Mike Nelson, a spokesman for KCBS and KCAL, declined to comment on the early rating numbers for Dr. Phil or the newscast, saying that it's too early to draw conclusions. But Nelson noted that the show is a coup for the two stations.


"It's the second-highest-rated show in syndicated television, behind Oprah," he said. "It's a major acquisition for us."


McGraw's 4 p.m. successor on KNBC, Ellen Degeneres, has only brought in 110,000 households, compared with 195,000 for Phil on KCBS. But KNBC Vice President Ginger Zumaeta said Degeneres'' program has drawn more young women viewers than Dr. Phil and has been a strong lead-in to the station's 5 p.m. newscast.

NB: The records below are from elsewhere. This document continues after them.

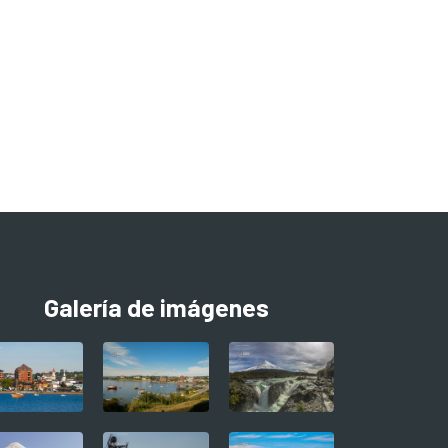
Galería de imágenes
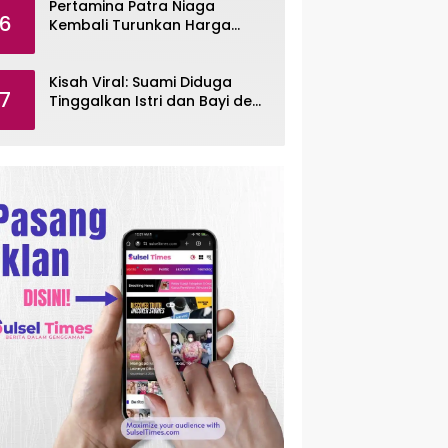
Pertamina Patra Niaga
6
Kembali Turunkan Harga
Pertamax per Agustus 2026
Kisah Viral: Suami Diduga
7
Tinggalkan Istri dan Bayi demi
Selingkuh Sesama Jenis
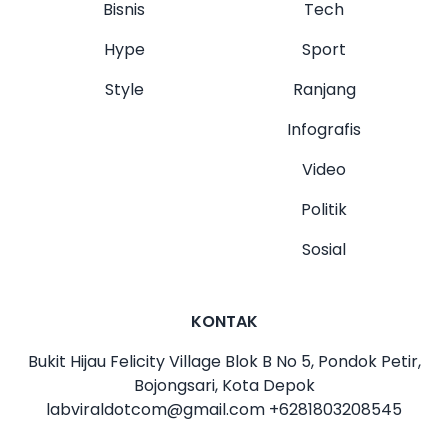
Bisnis
Tech
Hype
Sport
Style
Ranjang
Infografis
Video
Politik
Sosial
KONTAK
Bukit Hijau Felicity Village Blok B No 5, Pondok Petir,
Bojongsari, Kota Depok
labviraldotcom@gmail.com
+6281803208545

Although KCBS's nonstop promotion of the Dr. Phil show appears to be bringing in ratings, it's also drawing criticism from some quarters. Ron Fineman, whose On the Record Web site reports on television news, accuses KCBS of selling out its news values by having its reporters conduct softball interviews with McGraw.

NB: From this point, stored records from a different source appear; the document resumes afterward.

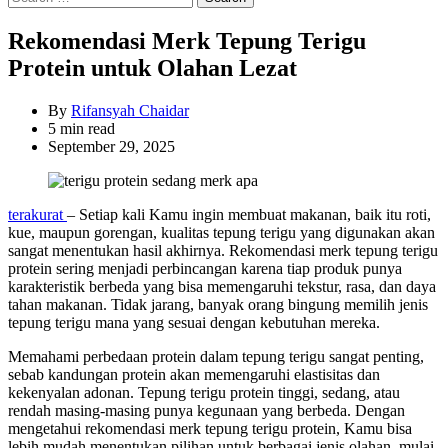
for:
Rekomendasi Merk Tepung Terigu
Protein untuk Olahan Lezat
By
Rifansyah Chaidar
Estimated
5 min read
read
September 29, 2025
time
terakurat
– Setiap kali Kamu ingin membuat makanan, baik itu roti,
kue, maupun gorengan, kualitas tepung terigu yang digunakan akan
sangat menentukan hasil akhirnya. Rekomendasi merk tepung terigu
protein sering menjadi perbincangan karena tiap produk punya
karakteristik berbeda yang bisa memengaruhi tekstur, rasa, dan daya
tahan makanan. Tidak jarang, banyak orang bingung memilih jenis
tepung terigu mana yang sesuai dengan kebutuhan mereka.
Memahami perbedaan protein dalam tepung terigu sangat penting,
sebab kandungan protein akan memengaruhi elastisitas dan
kekenyalan adonan. Tepung terigu protein tinggi, sedang, atau
rendah masing-masing punya kegunaan yang berbeda. Dengan
mengetahui rekomendasi merk tepung terigu protein, Kamu bisa
lebih mudah menentukan pilihan untuk berbagai jenis olahan, mulai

According to Fineman's site, KCBS spiked an interview anchor Laura Diaz conducted with McGraw after concluding that the tone was not laudatory enough. KCBS and the Dr. Phil show declined to comment on the report.


Powering Up
For three years, Power magazine has been chronicling the lifestyles of the rich and powerful through its Web site, www.powermagazines.com. Next year, the Beverly Hills-based virtual publication will join other glossies documenting the high life on the newsstand.


Power, which is subtitled "Profiles of Fame and Fortune," is launching its print edition in March 2006. Managing Editor Michael Clements did not say how many copies of its inaugural issue Power plans to distribute, or whether most copies will be given away for free or sold.

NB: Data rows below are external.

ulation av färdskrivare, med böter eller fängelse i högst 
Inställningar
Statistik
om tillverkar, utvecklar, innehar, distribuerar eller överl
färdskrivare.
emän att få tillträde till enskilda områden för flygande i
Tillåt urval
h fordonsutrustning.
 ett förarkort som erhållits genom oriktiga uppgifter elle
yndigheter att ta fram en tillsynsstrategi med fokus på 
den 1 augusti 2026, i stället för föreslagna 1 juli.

Clements and Editor-in-Chief Loraine Jarblum acknowledged that Power would enter a competitive marketplace increasingly stuffed with glossy titles venerating wealth, power and style. But they said Power would distinguish itself by having a more global perspective, as opposed to local or national titles that appeal to similar audiences.


"The truly powerful and connected are constantly on the go and want to know what's hot not only in Los Angeles and New York, but also in Tokyo, Shanghai, London, Monaco and Rio," Jarblum said in e-mail.


Meanwhile, another glossy lifestyle title this one with a distinctly local flavor is celebrating its first anniversary. Calabasas magazine, which is based in the wealthy San Fernando Valley enclave, debuted in October 2004 with a press run of 20,000 and now publishes 50,000 copies every other month, according to the magazine's publishers. (Calabasas is not a client of the Audit Bureau of Circulations, which audits circulation numbers.)


Calabasas' publishers, Rich Bleiweiss and Neil Adelman, say that the magazine has been profitable since its second issue, although they did not provide revenue numbers.


Sporting Chance
Sports USA Radio Network, the play-by-play broadcaster founded in 1998 by L.A. sports personality Larry Kahn, has added its biggest name to date to its lineup: former UCLA Bruins coach Terry Donahue.


The network, which is based in Simi Valley, broadcasts a national college football "Game of the Week" and a pair of the NFL's major matches each Sunday throughout the football season. Donahue will provide analysis on NFL broadcasts.


Kahn, who did play-by-play for the Los Angeles Dodgers and the USC Trojans before founding his own company, said the addition of Donahue, who led the Bruins to 13 bowl games and five conference titles, helps round out his broadcast operation.


In a conference call, Donahue said he's excited to get back into college sports, this time as a broadcaster rather than a coach. Donahue most recently served as general manager of the San Francisco 49ers.


"I've been involved in pro football the last six years and college for 30 years so it was a good chance for me to go to some great venues, watch some outstanding teams play, and stay involved in the game of football," Donahue said.


Brawny Account
La Agencia de Orci & Asociados, the L.A.-based Hispanic advertising powerhouse, has landed Georgia Pacific Corp.'s venerable Brawny brand of paper towels and napkins as a client, the companies announced.


Orci will handle Brawn's new campaign to reach out to Hispanic consumers, both in Spanish and English, the advertising agency said. Orci and Georgia Pacific would not disclose the value of the account.